Ensure you're in your project root directory with the virtual environment activated.
Download this requirements.txt file provided, which has a list of necessary packages for the project.
Drag this file into the root of your project. Install the libraries using pip: pip install -r .\requirements.txt
Verify the installations: pip list

You should see libraries like xgboost and accelerate listed.

2. Download the Dataset and Start Performing Exploratory Data Analysis

2.1 Downloading the dataset

This is the dataset that we will be using to train our model. Download it and drag it into the root of your project. You can then open the .csv file and examine the data to make sure it looks right. The column labeled "label" has values of either "CG" (Computer-Generated) or "OR" (Original/human review). The labels will be required for training and testing your model later.

2.2 Exploratory Data Analysis (EDA)

EDA is one of the first steps that Data Analysts perform when starting a project with new data. We won't make you perform this whole process on your own, though, because it can be quite daunting with thousands of records of new data. However, we will teach you a little more about this process:

Watch at least the first 12 minutes of this video (I recommend watching the whole thing if you have time) as a tutorial on EDA
Create a new file named eda_starter.py. Copy the following code snippets and save/run them step by step with py ./eda_starter.py. Make sure to take a look at the output after each run.

import pandas as pd

# Load your dataset (make sure the path is correct)

df = pd.read_csv("fake reviews dataset.csv")
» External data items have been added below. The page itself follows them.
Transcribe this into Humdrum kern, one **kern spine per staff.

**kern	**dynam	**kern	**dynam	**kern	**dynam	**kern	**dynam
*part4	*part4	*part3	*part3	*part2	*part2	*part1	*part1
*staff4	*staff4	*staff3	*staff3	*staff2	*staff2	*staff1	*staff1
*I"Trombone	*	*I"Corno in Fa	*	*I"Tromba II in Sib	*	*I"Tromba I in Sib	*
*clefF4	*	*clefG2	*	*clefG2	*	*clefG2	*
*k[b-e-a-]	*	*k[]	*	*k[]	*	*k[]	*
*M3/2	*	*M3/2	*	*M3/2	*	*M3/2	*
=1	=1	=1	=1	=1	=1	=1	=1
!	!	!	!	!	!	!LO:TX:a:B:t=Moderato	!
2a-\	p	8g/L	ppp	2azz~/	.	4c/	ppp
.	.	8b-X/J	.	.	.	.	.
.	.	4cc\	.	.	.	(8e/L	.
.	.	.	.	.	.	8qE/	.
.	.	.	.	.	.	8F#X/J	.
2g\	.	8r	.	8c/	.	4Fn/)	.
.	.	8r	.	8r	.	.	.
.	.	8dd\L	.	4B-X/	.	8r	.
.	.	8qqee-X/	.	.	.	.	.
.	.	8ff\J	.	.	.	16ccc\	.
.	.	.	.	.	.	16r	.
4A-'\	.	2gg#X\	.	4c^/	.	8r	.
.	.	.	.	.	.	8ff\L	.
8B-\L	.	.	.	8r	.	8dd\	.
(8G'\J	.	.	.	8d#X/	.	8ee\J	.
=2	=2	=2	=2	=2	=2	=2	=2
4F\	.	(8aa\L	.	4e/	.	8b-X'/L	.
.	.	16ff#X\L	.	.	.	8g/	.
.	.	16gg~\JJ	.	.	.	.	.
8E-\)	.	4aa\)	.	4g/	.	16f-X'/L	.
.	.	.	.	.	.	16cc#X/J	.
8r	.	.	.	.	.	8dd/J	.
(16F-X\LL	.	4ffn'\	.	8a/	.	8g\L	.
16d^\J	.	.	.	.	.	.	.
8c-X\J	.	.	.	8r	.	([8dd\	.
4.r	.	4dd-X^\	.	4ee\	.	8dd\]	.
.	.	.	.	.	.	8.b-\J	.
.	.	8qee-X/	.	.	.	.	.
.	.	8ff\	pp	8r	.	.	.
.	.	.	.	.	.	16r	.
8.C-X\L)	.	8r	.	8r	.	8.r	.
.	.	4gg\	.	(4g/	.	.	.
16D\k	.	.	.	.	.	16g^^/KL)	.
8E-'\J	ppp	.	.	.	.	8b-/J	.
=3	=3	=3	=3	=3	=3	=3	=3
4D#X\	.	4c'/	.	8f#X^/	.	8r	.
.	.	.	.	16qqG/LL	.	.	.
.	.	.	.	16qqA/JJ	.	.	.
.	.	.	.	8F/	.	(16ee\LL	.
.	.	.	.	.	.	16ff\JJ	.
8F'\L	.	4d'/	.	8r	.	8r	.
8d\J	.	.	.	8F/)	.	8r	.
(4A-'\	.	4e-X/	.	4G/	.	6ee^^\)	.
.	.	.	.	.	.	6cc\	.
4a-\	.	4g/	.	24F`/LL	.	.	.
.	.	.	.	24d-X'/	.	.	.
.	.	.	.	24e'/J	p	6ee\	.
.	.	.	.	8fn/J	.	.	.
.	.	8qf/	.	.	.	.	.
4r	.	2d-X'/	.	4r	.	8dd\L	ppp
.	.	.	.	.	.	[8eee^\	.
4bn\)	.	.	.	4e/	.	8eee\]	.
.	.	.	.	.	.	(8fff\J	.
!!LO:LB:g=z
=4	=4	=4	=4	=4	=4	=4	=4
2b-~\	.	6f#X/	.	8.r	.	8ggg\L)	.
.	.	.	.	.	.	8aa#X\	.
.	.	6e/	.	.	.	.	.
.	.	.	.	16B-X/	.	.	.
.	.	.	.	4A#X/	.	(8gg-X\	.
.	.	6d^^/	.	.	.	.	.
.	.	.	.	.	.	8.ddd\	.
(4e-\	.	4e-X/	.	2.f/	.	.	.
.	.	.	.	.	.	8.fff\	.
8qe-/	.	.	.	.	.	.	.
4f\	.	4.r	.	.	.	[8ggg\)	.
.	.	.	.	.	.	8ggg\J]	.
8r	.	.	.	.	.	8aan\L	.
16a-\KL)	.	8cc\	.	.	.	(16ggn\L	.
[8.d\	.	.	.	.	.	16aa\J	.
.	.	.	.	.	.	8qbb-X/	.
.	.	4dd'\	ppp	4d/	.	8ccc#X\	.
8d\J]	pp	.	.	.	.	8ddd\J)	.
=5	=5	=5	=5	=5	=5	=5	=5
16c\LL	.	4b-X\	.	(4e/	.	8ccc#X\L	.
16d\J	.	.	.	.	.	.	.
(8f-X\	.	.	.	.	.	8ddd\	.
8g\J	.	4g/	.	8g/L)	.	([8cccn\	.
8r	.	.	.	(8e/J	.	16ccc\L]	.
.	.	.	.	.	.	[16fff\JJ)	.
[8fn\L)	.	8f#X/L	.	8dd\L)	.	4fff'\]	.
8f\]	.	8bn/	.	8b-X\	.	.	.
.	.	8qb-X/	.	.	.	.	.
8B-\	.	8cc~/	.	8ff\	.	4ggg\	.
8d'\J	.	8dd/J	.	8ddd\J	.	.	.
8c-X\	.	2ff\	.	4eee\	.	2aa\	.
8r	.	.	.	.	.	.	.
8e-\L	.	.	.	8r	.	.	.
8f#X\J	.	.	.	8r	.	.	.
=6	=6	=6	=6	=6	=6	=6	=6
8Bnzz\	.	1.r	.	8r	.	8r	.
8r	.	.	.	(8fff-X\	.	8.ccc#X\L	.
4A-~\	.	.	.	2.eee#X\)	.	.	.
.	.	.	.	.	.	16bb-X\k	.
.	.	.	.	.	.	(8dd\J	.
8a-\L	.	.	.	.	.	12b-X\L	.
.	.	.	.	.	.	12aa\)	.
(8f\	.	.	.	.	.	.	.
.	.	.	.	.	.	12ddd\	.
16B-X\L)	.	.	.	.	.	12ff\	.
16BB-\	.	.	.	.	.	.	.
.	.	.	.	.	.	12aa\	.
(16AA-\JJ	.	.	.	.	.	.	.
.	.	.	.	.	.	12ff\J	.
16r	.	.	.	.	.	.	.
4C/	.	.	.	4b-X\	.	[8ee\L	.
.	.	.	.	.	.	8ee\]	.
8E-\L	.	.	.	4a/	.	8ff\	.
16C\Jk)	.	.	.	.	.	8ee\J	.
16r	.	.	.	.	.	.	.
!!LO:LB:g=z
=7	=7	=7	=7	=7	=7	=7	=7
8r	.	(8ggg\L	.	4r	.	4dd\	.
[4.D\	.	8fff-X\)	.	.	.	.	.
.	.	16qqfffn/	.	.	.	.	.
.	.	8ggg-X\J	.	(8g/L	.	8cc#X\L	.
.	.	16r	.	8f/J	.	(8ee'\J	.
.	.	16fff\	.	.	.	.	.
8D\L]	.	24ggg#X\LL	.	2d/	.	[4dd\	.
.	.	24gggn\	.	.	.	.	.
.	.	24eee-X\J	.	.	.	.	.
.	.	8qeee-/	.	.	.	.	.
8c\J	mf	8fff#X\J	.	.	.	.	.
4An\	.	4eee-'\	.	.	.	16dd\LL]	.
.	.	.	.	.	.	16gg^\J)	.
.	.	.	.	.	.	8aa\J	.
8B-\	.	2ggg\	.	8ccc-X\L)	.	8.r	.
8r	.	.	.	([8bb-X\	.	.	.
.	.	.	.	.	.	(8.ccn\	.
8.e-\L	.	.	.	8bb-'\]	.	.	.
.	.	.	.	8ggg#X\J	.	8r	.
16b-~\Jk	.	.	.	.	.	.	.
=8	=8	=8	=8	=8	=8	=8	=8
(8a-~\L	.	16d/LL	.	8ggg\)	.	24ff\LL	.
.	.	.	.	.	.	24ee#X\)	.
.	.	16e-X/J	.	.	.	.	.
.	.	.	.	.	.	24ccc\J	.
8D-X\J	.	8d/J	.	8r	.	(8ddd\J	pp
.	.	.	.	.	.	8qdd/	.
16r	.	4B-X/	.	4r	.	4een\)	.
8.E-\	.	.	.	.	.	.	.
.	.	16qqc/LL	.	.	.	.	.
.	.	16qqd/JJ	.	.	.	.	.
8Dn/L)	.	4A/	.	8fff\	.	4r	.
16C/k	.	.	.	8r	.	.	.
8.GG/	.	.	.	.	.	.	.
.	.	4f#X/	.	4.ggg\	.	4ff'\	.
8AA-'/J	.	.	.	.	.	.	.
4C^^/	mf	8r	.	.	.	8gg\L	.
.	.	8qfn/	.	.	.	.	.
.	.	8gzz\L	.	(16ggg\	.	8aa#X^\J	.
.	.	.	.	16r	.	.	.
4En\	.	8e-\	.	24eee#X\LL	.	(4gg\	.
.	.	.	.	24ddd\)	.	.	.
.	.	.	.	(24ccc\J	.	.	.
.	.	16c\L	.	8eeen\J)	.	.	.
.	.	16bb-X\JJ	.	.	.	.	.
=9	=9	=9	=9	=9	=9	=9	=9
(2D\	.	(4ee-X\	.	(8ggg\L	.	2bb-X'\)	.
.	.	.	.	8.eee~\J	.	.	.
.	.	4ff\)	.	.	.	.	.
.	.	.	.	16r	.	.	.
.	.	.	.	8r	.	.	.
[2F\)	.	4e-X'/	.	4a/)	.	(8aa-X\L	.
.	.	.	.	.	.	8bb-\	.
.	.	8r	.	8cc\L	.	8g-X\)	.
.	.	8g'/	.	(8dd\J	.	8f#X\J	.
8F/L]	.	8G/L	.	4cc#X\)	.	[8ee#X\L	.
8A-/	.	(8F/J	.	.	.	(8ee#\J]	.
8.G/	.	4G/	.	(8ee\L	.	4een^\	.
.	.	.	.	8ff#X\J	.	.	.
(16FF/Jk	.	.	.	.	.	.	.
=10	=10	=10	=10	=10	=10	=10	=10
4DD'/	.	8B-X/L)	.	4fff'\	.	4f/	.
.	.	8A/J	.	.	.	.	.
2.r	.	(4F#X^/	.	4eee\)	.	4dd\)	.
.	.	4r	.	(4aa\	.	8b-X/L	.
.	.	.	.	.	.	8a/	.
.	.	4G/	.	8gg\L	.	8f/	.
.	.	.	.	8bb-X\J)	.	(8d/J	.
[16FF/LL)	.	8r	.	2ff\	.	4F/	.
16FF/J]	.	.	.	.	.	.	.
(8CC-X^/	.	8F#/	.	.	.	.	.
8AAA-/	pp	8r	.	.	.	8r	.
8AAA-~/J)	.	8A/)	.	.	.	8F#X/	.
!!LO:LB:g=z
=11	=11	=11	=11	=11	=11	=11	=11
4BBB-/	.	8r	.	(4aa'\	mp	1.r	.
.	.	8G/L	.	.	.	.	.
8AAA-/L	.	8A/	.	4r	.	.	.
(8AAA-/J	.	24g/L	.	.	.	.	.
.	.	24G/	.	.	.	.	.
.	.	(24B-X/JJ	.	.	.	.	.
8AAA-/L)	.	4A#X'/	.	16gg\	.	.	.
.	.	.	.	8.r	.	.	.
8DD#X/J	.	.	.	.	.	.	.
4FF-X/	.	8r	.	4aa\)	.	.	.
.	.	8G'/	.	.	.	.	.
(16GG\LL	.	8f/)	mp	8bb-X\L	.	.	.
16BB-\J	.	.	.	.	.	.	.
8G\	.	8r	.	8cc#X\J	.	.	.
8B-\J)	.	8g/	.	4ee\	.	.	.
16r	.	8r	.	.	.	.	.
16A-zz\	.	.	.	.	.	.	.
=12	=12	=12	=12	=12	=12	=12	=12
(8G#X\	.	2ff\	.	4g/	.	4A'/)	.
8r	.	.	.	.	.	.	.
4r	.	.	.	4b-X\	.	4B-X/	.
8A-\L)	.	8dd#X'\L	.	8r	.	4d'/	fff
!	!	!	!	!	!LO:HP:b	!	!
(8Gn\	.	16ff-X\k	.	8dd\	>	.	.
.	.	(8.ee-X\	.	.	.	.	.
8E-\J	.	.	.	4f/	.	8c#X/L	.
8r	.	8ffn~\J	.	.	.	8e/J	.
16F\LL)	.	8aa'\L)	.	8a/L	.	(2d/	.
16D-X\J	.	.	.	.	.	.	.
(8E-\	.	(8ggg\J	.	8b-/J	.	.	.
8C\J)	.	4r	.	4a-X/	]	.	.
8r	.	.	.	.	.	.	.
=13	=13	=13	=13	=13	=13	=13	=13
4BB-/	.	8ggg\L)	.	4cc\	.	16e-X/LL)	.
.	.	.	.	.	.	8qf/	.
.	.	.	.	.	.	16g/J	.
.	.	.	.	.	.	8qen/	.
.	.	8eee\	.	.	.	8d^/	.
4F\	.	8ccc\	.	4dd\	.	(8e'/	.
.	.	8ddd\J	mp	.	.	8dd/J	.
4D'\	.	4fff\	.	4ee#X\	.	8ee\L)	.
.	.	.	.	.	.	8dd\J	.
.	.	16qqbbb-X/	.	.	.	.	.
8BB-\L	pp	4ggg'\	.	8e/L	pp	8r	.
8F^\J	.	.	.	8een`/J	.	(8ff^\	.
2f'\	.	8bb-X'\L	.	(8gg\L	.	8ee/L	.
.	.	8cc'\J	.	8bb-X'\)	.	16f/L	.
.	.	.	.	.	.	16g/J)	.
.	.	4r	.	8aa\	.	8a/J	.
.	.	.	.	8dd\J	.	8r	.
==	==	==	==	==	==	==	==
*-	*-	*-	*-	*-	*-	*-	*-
Pandas is a library used for data manipulation and analysis

# Quick look at the first rows

print(df.head())

# Count missing values in each column

print(df.isnull().sum())

# Character length of each review

df["char_length"] = df["text_"].apply(len)

# Word count of each review

df["word_count"] = df["text_"].str.split().apply(len)

The two lines above add 2 new categories to our data: char_length and word_count

import seaborn as sns # To visualize data

import matplotlib.pyplot as plt # To manipulate graphics of data

sns.boxplot(x="char_length", y="label", data=df)

plt.title("Character Length of Reviews by Label")

plt.xlabel("Character length")

plt.ylabel("Review label")

plt.show()

3. BONUS: Come up with some other plots and features to create for the dataset

For example, you could create a plot comparing how many fake vs. real reviews there are for each rating (1.0, 2.0, …). You could also simply change the x-axis of the boxplot above to be word_count instead of char_length and examine the difference.

Note: The features being added now may not be the same ones we use to train the model. Right now we are just exploring these features. You will see next week how we add the finalized features to our processed dataset to perform model training.

Wrapping Up

By the end of this week, you should have:

Understood what kind of model we want to achieve.
Set up a Python development environment with a virtual environment.
Downloaded and explored a dataset of computer and human-generated Amazon reviews using EDA principles.

Next week:

We will begin programming in more features and categories that we want our model to use to classify reviews. Hint: another good feature for the purpose of this project would be something like review length.

Great job getting everything set up!